Au cours des dernières décennies, le Québec a connu les effets du baby-boom puis du baby-bust (effondrement de la natalité), transition accompagnée de plusieurs vagues d’immigration de type et de provenance différents. Depuis 2001, l’immigration représente d’ailleurs la principale source de la croissance de la population du Québec. L’effectif de la main-d’œuvre est en partie le résultat de cette évolution, mais aussi de changements de comportements et de caractéristiques de divers groupes sociaux face au marché du travail.
Alors que le vieillissement de la population suscite des préoccupations quant à l’avenir de la croissance de la main-d’œuvre, l’évolution des rapports complexes entre les comportements démographiques, l’activité et l’emploi s’impose comme enjeu de recherche stratégique. Comme le soulignaient Laplante et Godin (2003), « […] la relation entre l’évolution de la population active et de la population employée d’une part, et les phénomènes démographiques stricto sensu d’autre part, est maintenant un système complexe où la décision de participer au marché du travail joue vraisemblablement un rôle plus important que l’offre d’emploi. Dans un tel contexte, prévoir l’utilisation de la population active et de la population employée requiert vraiment des hypothèses sur la nature et la répartition des comportements […]. » Depuis une dizaine d’années, d’énormes progrès ont été réalisés dans ce domaine grâce à l’accès à de nouvelles sources de données et aux développements méthodologiques en matière de modélisation.
Ce colloque a pour principal objectif de réunir les chercheurs qui s’intéressent, d’une part, aux processus démographiques et, d’autre part, aux tendances économiques et sociales qui interagissent avec ces processus et qui ensemble déterminent l’effectif, la composition et la productivité de la main-d’œuvre.
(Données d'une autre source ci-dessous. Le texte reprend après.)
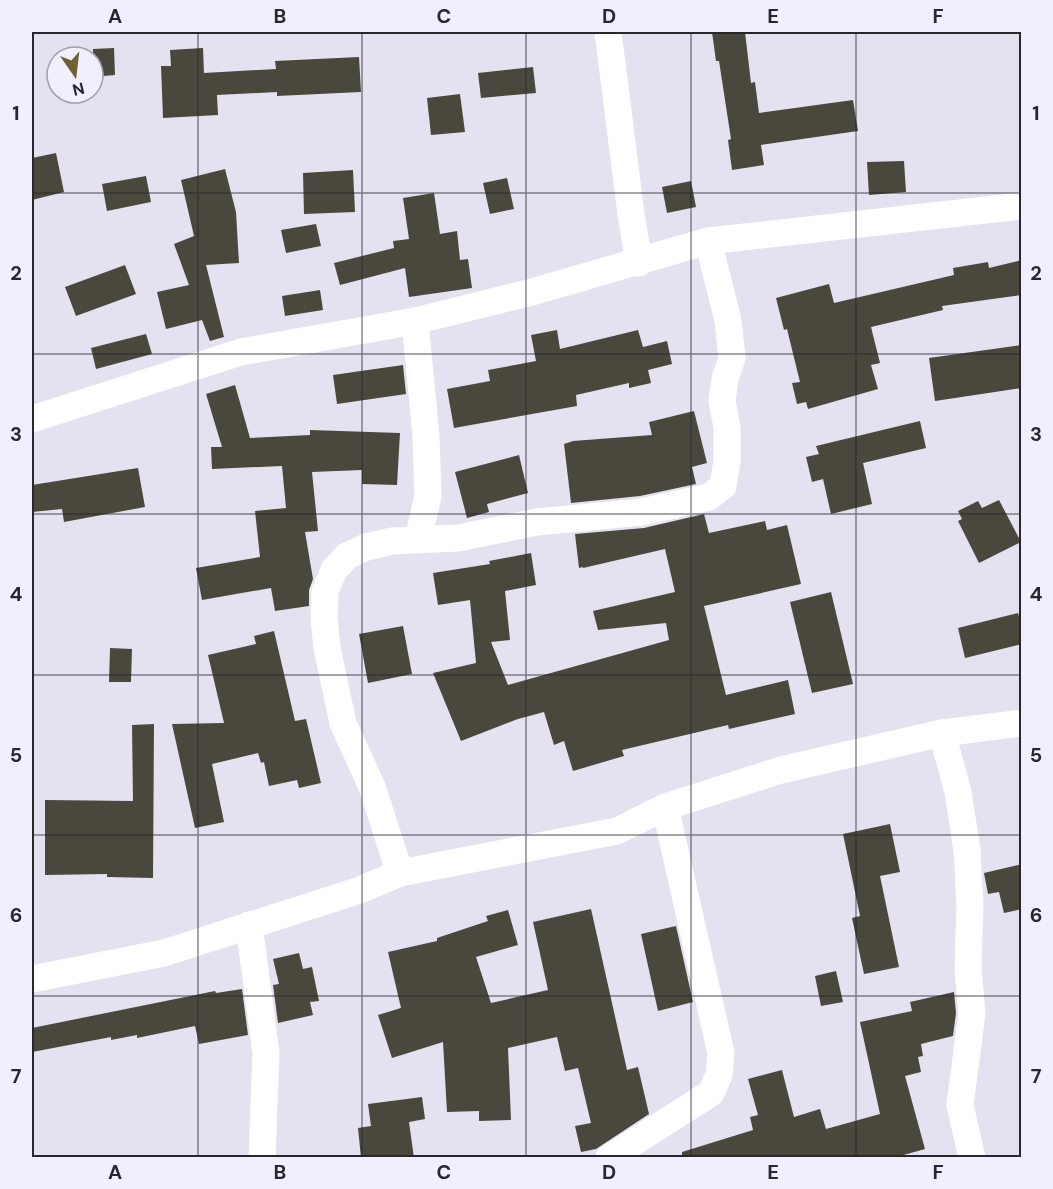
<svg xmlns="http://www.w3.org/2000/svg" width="1053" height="1189" font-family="'DM Sans',sans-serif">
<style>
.building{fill:#4a483c}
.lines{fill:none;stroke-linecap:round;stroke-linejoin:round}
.minor{stroke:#fff;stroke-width:27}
.grid{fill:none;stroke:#28272d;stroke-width:1.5;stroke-opacity:0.55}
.neatline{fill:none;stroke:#28272d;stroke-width:2}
.grid-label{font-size:20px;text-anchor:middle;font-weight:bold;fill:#28272d}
</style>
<rect width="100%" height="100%" fill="#e4e2f1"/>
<g class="building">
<path d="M712,32h33l6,51 4,-1 4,31 94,-13 5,31 -97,14 3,20 -32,5 -4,-30 3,-1 -12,-78h-3z"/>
<path d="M114,48l1,27 -22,2v-28z"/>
<path d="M203,48l1,25 72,-4 -1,-8 84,-4 2,35 -84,4v-4l-60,3 1,20 -55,3 -2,-52h10l-1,-16z"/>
<path d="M533,67l3,26 -55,5 -3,-25z"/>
<path d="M460,94l5,38 -34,3 -4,-37z"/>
<path d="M56,153l8,39 -32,8v-42z"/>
<path d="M904,161l2,31 -37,3 -2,-33z"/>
<path d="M225,169l11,43 3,51 -33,2 18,72 -14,4 -8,-21 -36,9 -9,-37 32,-7 -15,-41 20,-8 -13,-56z"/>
<path d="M353,170l2,42 -51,2 -1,-41z"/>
<path d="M146,176l5,26 -44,9 -5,-27z"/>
<path d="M507,178l7,31 -24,5 -7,-31z"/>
<path d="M691,181l5,26 -29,6 -5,-26z"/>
<path d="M434,193l6,41 17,-3 3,29 8,-1 4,29 -63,9 -4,-29 -65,17 -6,-22 60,-15 -1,-7 16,-2 -6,-41z"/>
<path d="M316,224l5,22 -35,7 -5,-23z"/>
<path d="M1022,260v35l-80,11 1,4 -72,17 9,36 -9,2 7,24 -70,20 -2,-7 -9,2 -5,-21 8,-1 -13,-53 -3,1 -8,-32 53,-14 5,19 120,-28 -1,-7 35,-6 1,6z"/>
<path d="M125,265l11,29 -60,22 -11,-29z"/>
<path d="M320,290l3,20 -38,6 -3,-20z"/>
<path d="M557,330l3,19 78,-19 5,17 24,-6 5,23 -24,6 3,13 -22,5v-5l-53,12 1,11 -123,22 -7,-39 43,-8 -2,-11 48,-9 -5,-26z"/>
<path d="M146,334l6,20 -56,15 -5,-21z"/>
<path d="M1022,345v43l-87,13 -6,-43z"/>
<path d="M403,365l3,29 -69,10 -4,-29z"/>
<path d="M235,385l15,53 60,-3v-5l90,3 -3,52 -35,-1v-14l-50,2 6,59 -13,1 8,47 -4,11v16l-34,5 -4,-23 -69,12 -6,-32 64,-11 -5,-46 31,-3 -4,-42 -70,3 -1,-22h11l-16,-53z"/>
<path d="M694,411l13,52 -15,4 4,17 -56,12 -69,7 -7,-59 9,-3 79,-6 -3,-13z"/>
<path d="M920,421l6,27 -63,15 9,41 -41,10 -8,-35 -11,3 -6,-25 13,-3 -3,-8z"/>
<path d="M519,455l9,38 -41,11 2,8 -22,6 -12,-46z"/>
<path d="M138,468l7,39 -81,15 -2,-13 -30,3v-27z"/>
<path d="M999,500l22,42 -42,21 -21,-42 4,-2 -4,-8 20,-10 4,7z"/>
<path d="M704,514l5,19 56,-12 2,9 20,-5 14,59 -97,22 22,89 62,-15 7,34 -66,15 -1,-4 -106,25 2,6 -51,15 -9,-30 -10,4 -10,-33 -26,7 -57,22 -28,-68 43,-10 -6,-63 -32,5 -5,-32 57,-9 -1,-3 42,-8 5,32 -31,6 5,49 -19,2 17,43 161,-45 -3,-17 -68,7 -5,-19 82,-19 -10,-43 -82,19v-1l-4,1 -4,-34 69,-6z"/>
<path d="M831,592l22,92 -41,9 -22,-91z"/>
<path d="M1018,613l4,13v18l-57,14 -7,-30z"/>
<path d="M403,626l9,48 -44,9 -9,-49z"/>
<path d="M274,631l21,90 11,-2 15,64 -22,5 -2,-8 -28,6 -5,-24 -3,1 -3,-10 -46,11 12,58 -29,6 -23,-104 52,-1 -16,-68 48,-11 -2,-8z"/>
<path d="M110,648l22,1 -1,33h-22z"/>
<path d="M154,724l-1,154 -46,-1v-3l-62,1v-75l88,1 -1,-76z"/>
<path d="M890,824l10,48 -20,4 19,91 -35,7 -12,-56 8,-2 -17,-82z"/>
<path d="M1022,864v45l-18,4 -5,-21 -11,2 -4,-21z"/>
<path d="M591,909l36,161 11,-3 11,47 -53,35 -15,3 -6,-26 16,-3 -13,-55 -13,3 -8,-34 -49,11 3,72 -32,1v-10l-32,1 -4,-70 -51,16 -14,-43 23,-7 -13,-56 49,-11v-3l51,-17 -2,-5 22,-6 10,35 -42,12 15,46 57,-13 -15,-68z"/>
<path d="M676,926l17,76 -35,9 -17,-77z"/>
<path d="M299,953l4,16 9,-2 7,34 -9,1 3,13 -35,8 -5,-38 6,-1 -6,-25z"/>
<path d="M836,971l7,31 -22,4 -6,-30z"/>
<path d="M242,989l6,46 -49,9 -4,-18 -58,12v-3l-26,5v-3l-79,15v-24l183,-37 1,2z"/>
<path d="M954,992l2,21 -3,23 -32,8 2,12 -5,1 3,15 -16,4 20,73 -32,9h-211v-6l71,-22 -3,-13 8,-2 -10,-36 34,-9 12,47 26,-8 6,20 54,-15 -20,-92 52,-11 -2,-9z"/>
<path d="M422,1097l3,22 -16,3 5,36h-53l-3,-30 13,-2 -3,-22z"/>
</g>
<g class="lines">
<g class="minor">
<path d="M608,32l23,182 8,49"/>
<path d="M415,321l11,115 2,60 -10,43"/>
<path d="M32,419l209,-67 174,-31 117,-29 176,-51 314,-35"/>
<path d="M942,733l16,59 9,58 3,55 -2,63 4,45 -12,92 12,53"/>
<path d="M400,873l-28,-86 -29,-64 -16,-75 -3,-31 1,-26 9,-21 13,-14 19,-9 26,-6 66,-3 79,-16 105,-10 67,-15 14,-11 4,-25v-34l-5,-26 3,-22 7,-21 -4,-38 -20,-79"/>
<path d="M249,925l17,128 -4,105"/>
<path d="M32,979l132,-26 196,-63 40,-17 217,-42 48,-24 116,-37 161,-37 80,-10"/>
<path d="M609,1158l102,-65 8,-18 2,-22 -56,-246"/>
</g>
</g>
<path class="grid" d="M198,32v1126M362,32v1126M526,32v1126M691,32v1126M856,32v1126M32,193h990M32,354h990M32,514h990M32,675h990M32,835h990M32,996h990"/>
<rect width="1053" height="1189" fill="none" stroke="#f1effe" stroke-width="66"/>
<g transform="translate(75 75) rotate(166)"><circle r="28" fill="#f1effe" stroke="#a19faa" stroke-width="1.5"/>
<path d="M0-4.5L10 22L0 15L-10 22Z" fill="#6c6330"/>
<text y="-9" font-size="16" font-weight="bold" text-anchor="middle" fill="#28272d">N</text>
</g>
<rect x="33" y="33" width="987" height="1123" class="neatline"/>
<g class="grid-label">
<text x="115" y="23">A</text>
<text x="280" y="23">B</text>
<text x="444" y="23">C</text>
<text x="609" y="23">D</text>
<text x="773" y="23">E</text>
<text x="938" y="23">F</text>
<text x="16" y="120">1</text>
<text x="1036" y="120">1</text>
<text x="16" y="280">2</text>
<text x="1036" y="280">2</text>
<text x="16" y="441">3</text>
<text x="1036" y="441">3</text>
<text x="16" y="601">4</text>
<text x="1036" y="601">4</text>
<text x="16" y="762">5</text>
<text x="1036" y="762">5</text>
<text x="16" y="922">6</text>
<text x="1036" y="922">6</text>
<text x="16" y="1083">7</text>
<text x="1036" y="1083">7</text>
<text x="115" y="1179">A</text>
<text x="280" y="1179">B</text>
<text x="444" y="1179">C</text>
<text x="609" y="1179">D</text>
<text x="773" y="1179">E</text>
<text x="938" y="1179">F</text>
</g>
</svg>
Le colloque sera sous la responsabilité scientifique d’Yves Carrière, responsable du colloque annuel de l’ADQ (Association des démographes du Québec), Benoît Dostie, directeur du CIQSS (Centre interuniversitaire québécois de statistiques sociales), et Pierre-Carl Michaud, cotitulaire de la Chaire Industrielle-Alliance sur les enjeux économiques des changements démographiques.